-- start AVAILABLE DATA --
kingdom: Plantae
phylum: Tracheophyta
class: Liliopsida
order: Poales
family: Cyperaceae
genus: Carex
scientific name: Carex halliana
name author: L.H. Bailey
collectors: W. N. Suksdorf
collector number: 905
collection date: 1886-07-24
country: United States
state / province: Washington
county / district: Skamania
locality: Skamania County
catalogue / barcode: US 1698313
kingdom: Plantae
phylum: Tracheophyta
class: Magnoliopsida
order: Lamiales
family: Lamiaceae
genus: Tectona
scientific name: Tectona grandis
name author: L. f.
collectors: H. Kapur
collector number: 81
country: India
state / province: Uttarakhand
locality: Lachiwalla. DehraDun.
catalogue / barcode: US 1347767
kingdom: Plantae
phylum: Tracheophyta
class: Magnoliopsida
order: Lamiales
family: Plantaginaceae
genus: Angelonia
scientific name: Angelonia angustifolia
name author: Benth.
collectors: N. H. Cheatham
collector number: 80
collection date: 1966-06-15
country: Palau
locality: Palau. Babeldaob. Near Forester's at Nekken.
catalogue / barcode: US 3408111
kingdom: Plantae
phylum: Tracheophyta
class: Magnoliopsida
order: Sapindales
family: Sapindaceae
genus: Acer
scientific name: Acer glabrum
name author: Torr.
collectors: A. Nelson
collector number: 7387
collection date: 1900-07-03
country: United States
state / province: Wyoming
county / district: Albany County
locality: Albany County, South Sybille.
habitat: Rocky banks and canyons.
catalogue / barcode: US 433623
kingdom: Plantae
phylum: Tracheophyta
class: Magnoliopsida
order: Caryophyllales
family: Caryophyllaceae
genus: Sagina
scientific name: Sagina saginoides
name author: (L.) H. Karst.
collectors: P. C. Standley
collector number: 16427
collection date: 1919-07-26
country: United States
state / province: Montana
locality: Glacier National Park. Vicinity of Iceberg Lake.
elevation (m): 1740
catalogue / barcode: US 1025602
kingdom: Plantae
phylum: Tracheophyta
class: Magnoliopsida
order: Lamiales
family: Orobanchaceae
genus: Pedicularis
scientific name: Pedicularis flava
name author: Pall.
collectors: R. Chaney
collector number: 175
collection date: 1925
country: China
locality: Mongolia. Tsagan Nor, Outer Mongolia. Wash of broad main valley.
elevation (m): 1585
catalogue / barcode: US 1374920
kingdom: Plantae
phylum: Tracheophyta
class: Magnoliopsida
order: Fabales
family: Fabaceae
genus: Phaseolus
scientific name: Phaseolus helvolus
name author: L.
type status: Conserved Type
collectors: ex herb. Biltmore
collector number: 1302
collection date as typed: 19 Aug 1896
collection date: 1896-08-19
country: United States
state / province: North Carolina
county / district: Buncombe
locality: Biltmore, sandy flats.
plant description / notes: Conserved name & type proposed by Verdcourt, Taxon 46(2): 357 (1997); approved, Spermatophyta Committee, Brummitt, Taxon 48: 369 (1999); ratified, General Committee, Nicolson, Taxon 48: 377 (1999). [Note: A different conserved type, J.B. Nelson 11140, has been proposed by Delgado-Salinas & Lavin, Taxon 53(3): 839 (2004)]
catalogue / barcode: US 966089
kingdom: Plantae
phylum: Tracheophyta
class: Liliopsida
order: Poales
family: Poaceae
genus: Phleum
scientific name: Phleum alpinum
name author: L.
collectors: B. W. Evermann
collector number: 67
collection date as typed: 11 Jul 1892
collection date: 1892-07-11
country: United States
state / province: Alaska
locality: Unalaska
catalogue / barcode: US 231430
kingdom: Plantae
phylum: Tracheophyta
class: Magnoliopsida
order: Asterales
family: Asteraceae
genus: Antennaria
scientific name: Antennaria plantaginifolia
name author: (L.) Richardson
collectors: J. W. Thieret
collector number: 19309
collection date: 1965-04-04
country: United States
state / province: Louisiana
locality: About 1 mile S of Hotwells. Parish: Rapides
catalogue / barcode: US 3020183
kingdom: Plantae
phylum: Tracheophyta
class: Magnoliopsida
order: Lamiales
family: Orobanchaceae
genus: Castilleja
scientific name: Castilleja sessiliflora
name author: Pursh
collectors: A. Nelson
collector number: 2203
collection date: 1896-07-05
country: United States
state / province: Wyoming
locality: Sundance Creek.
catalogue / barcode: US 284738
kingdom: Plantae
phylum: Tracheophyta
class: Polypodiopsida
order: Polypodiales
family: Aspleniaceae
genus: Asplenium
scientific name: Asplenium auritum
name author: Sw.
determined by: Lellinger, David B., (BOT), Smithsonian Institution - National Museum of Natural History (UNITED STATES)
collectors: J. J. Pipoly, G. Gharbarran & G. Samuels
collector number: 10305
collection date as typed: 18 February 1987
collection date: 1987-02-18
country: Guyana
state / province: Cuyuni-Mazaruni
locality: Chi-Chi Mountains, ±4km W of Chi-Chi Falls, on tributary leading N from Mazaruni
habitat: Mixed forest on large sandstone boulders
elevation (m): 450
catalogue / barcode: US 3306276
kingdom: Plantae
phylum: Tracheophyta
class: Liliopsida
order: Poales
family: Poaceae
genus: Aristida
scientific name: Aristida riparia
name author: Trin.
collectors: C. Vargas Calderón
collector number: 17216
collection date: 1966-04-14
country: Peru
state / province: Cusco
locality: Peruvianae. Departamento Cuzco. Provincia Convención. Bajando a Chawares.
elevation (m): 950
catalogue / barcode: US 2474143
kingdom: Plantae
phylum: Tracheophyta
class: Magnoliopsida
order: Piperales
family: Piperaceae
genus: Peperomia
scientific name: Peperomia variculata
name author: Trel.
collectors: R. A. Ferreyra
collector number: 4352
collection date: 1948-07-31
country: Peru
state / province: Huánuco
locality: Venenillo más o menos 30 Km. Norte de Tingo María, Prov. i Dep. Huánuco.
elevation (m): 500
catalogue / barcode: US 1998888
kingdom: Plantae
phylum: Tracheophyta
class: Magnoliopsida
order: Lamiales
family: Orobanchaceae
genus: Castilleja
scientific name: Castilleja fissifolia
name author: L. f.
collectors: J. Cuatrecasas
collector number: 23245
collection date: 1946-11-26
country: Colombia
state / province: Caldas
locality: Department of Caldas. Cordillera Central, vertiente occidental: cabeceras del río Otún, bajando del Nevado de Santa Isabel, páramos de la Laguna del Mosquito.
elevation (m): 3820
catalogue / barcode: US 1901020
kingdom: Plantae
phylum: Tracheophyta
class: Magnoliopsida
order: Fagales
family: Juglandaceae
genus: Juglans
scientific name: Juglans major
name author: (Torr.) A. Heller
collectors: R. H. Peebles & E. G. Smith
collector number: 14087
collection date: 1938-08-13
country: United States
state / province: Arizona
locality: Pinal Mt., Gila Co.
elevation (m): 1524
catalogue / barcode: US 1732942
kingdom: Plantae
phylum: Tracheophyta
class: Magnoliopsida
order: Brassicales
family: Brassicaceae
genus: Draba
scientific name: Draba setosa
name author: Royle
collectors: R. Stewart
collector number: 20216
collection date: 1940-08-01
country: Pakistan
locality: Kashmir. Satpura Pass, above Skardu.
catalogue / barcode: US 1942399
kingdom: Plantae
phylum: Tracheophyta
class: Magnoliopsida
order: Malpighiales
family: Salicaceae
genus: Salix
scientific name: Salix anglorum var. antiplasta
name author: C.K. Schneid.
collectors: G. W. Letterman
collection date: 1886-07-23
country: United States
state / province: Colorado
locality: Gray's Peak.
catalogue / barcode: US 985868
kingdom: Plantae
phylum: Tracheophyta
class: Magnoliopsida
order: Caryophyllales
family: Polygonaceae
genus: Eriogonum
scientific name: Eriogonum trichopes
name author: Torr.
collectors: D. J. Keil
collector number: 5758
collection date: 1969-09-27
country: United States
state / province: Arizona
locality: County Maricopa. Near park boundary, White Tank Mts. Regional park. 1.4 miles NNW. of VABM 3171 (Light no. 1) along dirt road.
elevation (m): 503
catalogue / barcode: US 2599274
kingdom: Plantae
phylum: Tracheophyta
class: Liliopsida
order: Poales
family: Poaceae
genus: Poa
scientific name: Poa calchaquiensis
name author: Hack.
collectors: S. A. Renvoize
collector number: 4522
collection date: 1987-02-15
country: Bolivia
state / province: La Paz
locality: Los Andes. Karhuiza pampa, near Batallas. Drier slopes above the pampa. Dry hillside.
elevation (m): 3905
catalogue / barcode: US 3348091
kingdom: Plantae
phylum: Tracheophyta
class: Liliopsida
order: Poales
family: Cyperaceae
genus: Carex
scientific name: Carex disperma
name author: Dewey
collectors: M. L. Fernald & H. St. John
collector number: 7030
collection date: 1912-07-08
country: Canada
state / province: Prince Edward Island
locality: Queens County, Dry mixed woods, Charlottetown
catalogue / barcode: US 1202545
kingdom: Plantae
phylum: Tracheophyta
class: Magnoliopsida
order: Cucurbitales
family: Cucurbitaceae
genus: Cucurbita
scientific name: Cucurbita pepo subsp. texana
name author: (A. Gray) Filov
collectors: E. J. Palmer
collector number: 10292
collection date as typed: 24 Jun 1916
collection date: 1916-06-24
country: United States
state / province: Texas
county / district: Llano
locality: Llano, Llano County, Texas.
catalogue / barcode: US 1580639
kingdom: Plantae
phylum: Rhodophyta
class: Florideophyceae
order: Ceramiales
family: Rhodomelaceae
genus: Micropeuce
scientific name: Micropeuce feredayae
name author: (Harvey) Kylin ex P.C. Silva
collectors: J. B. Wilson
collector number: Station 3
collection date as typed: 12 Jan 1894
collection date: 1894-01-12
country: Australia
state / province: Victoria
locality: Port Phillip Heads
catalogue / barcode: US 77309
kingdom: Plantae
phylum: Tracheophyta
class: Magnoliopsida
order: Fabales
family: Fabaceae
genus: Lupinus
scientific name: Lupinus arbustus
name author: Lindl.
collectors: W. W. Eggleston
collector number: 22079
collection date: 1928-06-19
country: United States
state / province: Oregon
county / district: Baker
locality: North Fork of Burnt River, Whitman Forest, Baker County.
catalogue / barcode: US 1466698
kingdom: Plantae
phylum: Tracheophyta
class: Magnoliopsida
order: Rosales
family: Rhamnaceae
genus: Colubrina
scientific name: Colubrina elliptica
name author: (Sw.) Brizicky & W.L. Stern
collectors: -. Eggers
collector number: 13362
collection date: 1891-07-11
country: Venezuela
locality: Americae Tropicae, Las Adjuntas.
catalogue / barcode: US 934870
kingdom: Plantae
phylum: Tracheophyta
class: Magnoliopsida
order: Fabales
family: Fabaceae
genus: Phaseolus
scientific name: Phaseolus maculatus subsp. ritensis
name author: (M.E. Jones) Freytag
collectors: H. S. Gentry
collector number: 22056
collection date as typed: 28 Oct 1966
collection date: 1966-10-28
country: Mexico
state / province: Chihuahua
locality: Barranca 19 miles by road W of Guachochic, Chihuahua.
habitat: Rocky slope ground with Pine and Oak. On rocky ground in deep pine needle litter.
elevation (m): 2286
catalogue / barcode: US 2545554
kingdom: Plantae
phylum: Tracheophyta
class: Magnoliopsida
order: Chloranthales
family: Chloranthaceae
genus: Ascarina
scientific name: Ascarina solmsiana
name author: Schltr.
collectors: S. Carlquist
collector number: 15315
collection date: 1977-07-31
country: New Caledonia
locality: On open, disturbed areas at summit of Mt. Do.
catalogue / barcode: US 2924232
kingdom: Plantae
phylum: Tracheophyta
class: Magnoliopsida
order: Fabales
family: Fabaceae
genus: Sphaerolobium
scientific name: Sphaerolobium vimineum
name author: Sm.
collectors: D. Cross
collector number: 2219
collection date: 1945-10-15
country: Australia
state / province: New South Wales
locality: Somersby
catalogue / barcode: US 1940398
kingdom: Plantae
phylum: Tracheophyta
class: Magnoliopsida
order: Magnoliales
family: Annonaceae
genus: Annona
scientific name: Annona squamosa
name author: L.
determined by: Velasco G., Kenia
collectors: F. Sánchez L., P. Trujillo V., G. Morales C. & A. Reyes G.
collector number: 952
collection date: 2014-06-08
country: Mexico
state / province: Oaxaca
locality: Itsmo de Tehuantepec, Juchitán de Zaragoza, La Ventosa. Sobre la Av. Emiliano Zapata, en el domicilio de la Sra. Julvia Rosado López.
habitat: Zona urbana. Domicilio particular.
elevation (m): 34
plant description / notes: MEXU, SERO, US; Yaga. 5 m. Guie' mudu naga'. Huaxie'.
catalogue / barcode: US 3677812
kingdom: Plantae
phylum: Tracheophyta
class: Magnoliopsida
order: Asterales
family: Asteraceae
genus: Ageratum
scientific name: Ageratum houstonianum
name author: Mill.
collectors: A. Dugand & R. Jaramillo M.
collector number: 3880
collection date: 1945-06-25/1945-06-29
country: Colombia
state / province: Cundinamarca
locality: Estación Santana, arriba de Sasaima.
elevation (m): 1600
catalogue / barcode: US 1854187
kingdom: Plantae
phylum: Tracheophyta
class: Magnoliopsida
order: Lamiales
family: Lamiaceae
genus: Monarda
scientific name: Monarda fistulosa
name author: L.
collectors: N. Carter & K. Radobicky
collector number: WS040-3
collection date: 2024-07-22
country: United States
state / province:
-- end AVAILABLE DATA --
WHAT TO DO: Could you reproduce only the stretch from the line containing "collectors: S. Carlquist" through the line containing "plant description / notes: MEXU, SERO, US;", substituting "date collected" for "collection date" and changing nothing else?

TASK ANSWER:
collectors: S. Carlquist
collector number: 15315
date collected: 1977-07-31
country: New Caledonia
locality: On open, disturbed areas at summit of Mt. Do.
catalogue / barcode: US 2924232
kingdom: Plantae
phylum: Tracheophyta
class: Magnoliopsida
order: Fabales
family: Fabaceae
genus: Sphaerolobium
scientific name: Sphaerolobium vimineum
name author: Sm.
collectors: D. Cross
collector number: 2219
date collected: 1945-10-15
country: Australia
state / province: New South Wales
locality: Somersby
catalogue / barcode: US 1940398
kingdom: Plantae
phylum: Tracheophyta
class: Magnoliopsida
order: Magnoliales
family: Annonaceae
genus: Annona
scientific name: Annona squamosa
name author: L.
determined by: Velasco G., Kenia
collectors: F. Sánchez L., P. Trujillo V., G. Morales C. & A. Reyes G.
collector number: 952
date collected: 2014-06-08
country: Mexico
state / province: Oaxaca
locality: Itsmo de Tehuantepec, Juchitán de Zaragoza, La Ventosa. Sobre la Av. Emiliano Zapata, en el domicilio de la Sra. Julvia Rosado López.
habitat: Zona urbana. Domicilio particular.
elevation (m): 34
plant description / notes: MEXU, SERO, US; Yaga. 5 m. Guie' mudu naga'. Huaxie'.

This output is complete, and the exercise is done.